_Task goal_
Please give back word for word the lines of the material below between the line containing "важных poke moves" and the line containing "успешным игроком, обязательно", inclusive.

..........

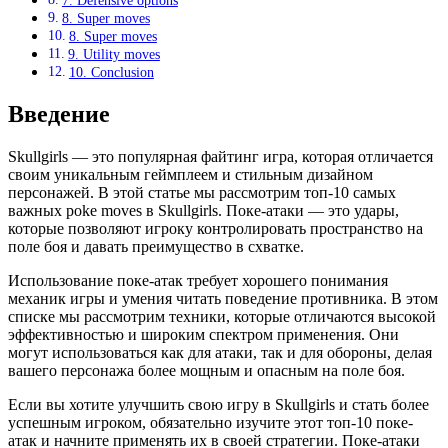
7. Defensive options
8. Super moves
8. Super moves
9. Utility moves
10. Conclusion
Введение
Skullgirls — это популярная файтинг игра, которая отличается
своим уникальным геймплеем и стильным дизайном
персонажей. В этой статье мы рассмотрим топ-10 самых
важных poke moves в Skullgirls. Поке-атаки — это удары,
которые позволяют игроку контролировать пространство на
поле боя и давать преимущество в схватке.
Использование поке-атак требует хорошего понимания
механик игры и умения читать поведение противника. В этом
списке мы рассмотрим техники, которые отличаются высокой
эффективностью и широким спектром применения. Они
могут использоваться как для атаки, так и для обороны, делая
вашего персонажа более мощным и опасным на поле боя.
Если вы хотите улучшить свою игру в Skullgirls и стать более
успешным игроком, обязательно изучите этот топ-10 поке-
атак и начните применять их в своей стратегии. Поке-атаки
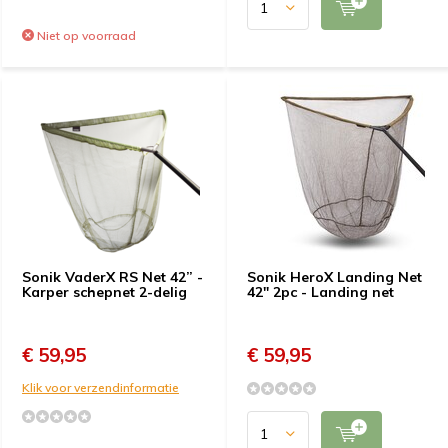
Niet op voorraad
Sonik VaderX RS Net 42” -
Sonik HeroX Landing Net
Karper schepnet 2-delig
42" 2pc - Landing net
€ 59,95
€ 59,95
Klik voor verzendinformatie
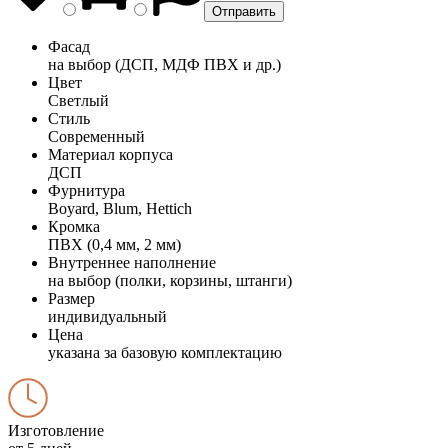
Фасад
на выбор (ДСП, МДФ ПВХ и др.)
Цвет
Светлый
Стиль
Современный
Материал корпуса
ДСП
Фурнитура
Boyard, Blum, Hettich
Кромка
ПВХ (0,4 мм, 2 мм)
Внутреннее наполнение
на выбор (полки, корзины, штанги)
Размер
индивидуальный
Цена
указана за базовую комплектацию
Изготовление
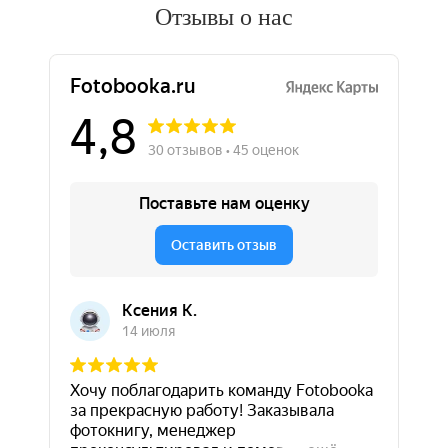
Отзывы о нас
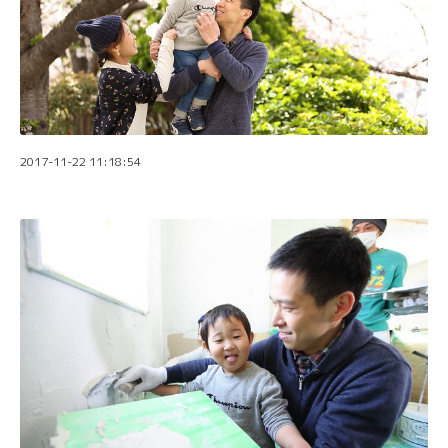
2017-11-22 11:18:54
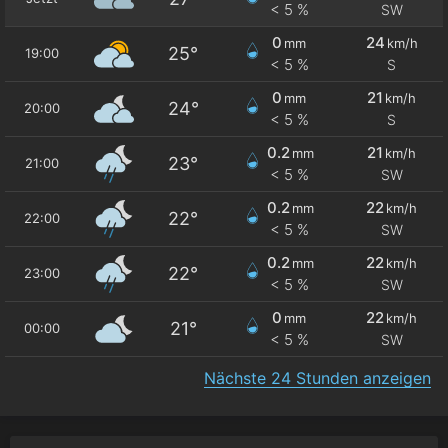
< 5 %
SW
0
24
mm
km/h
25°
19:00
< 5 %
S
0
21
mm
km/h
24°
20:00
< 5 %
S
0.2
21
mm
km/h
23°
21:00
< 5 %
SW
0.2
22
mm
km/h
22°
22:00
< 5 %
SW
0.2
22
mm
km/h
22°
23:00
< 5 %
SW
0
22
mm
km/h
21°
00:00
< 5 %
SW
Nächste 24 Stunden anzeigen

..........

_Result_
важных poke moves в Skullgirls. Поке-атаки — это удары,
которые позволяют игроку контролировать пространство на
поле боя и давать преимущество в схватке.
Использование поке-атак требует хорошего понимания
механик игры и умения читать поведение противника. В этом
списке мы рассмотрим техники, которые отличаются высокой
эффективностью и широким спектром применения. Они
могут использоваться как для атаки, так и для обороны, делая
вашего персонажа более мощным и опасным на поле боя.
Если вы хотите улучшить свою игру в Skullgirls и стать более
успешным игроком, обязательно изучите этот топ-10 поке-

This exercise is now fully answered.